En 2040, plus aucune voiture neuve consommant des énergies fossiles ne devrait être vendue en France. L’industrie automobile est sous pression, ce qui la pousse à développer une stratégie de défense, quitte à contourner les règlementations.


La Chine s’engage à être carboneutre au moins en 2060. Le Président américain Joe Biden a proposé de rendre la production étasunienne d’électricité non émettrice de carbone d’ici 2035, créant des millions d’emplois par la même occasion. A travers le monde, les nations ont de plus en plus d’ambitions pour réduire les émissions.

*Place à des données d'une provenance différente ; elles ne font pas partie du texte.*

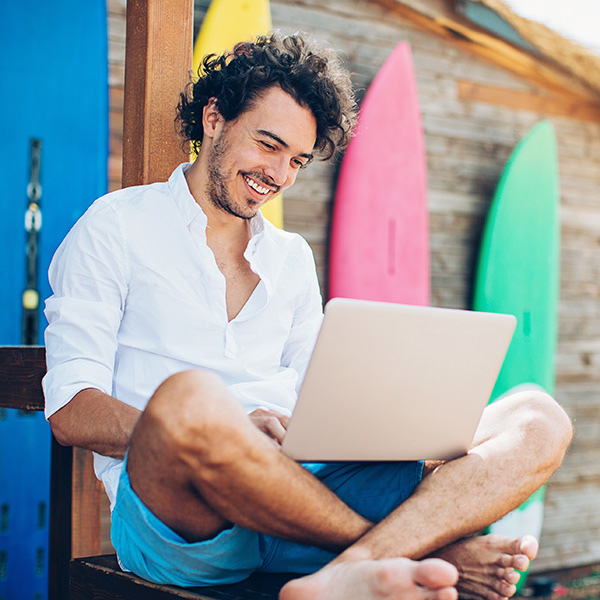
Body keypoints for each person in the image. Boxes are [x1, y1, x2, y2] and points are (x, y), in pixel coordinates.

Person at [43, 32, 572, 600]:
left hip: (301, 490)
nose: (280, 175)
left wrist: (395, 421)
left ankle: (355, 565)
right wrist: (219, 429)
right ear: (215, 118)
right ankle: (407, 549)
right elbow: (71, 410)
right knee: (192, 399)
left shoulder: (290, 257)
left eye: (297, 159)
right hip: (186, 519)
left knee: (538, 417)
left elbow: (318, 396)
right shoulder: (116, 226)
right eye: (268, 145)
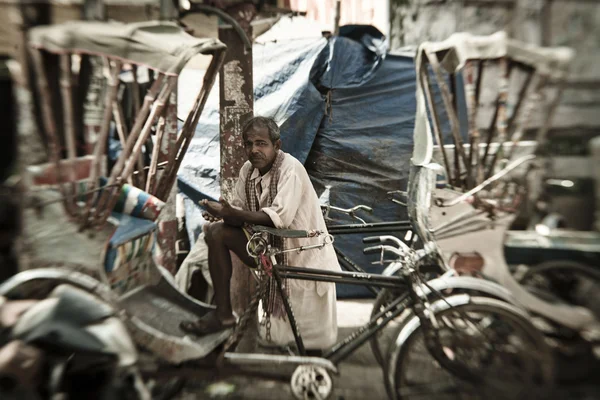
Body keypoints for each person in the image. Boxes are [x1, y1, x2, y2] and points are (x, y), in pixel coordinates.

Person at [180, 116, 340, 349]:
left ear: (277, 145)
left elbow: (278, 219)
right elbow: (239, 210)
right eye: (248, 143)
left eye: (261, 143)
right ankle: (223, 314)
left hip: (302, 253)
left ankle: (315, 368)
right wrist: (222, 214)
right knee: (215, 232)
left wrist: (232, 214)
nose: (254, 149)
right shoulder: (248, 170)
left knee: (310, 340)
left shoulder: (290, 169)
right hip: (269, 249)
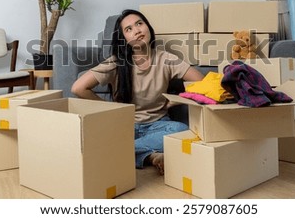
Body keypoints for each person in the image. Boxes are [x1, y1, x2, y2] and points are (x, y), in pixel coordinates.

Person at [71, 9, 204, 174]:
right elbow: (78, 88)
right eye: (129, 29)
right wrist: (110, 110)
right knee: (96, 137)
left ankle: (125, 151)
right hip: (124, 125)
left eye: (140, 23)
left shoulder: (166, 58)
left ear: (148, 27)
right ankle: (151, 156)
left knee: (183, 130)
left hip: (159, 125)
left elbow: (201, 82)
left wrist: (178, 99)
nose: (137, 30)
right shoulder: (115, 62)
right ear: (124, 39)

Si les progrès actuels sont insuffisants, leur existence appuye les évolutions technologiques, et ce dans tous les secteurs.


Dans les années à venir, le moteur à combustion, cette prouesse extraordinaire du progrès scientifique passé, deviendra un chapitre de l’Histoire. Quant à nous, nous évoluerons doucement vers le tout voiture électrique.


La Jamais contente (ou Jamais-Contente) est le premier véhicule automobile à avoir franchi le cap des 100 km/h.
Souvent présentée comme le véhicule de demain, la voiture électrique a en réalité un lointain passé qui remonte aux débuts de l'automobile. Découvrez l’Histoire du véhicule électrique, du XIXe siècle à nos jours

Le mot de la fin :


La France a encore du boulot pour développer son réseau routier électrique: “Si on n’incite pas à acheter de l’électrique, pas étonnant qu’on manque de bornes”.


La France a encore du boulot pour relever le défi de l’électrique, c’est un fait. De nouvelles directives européennes vont nous parvenir au printemps et on sait qu’on va devoir travailler sur un plan plus solide et ambitieux face à l’accroissement du nombre de véhicule sur nos routes. Notre approche passive doit changer et deux modèles économiques se confrontent. Il y a ceux qui veulent mettre des bornes de recharge partout, et ceux qui veulent partir sur un modèle qui correspond aux besoins et aux habitudes des gens.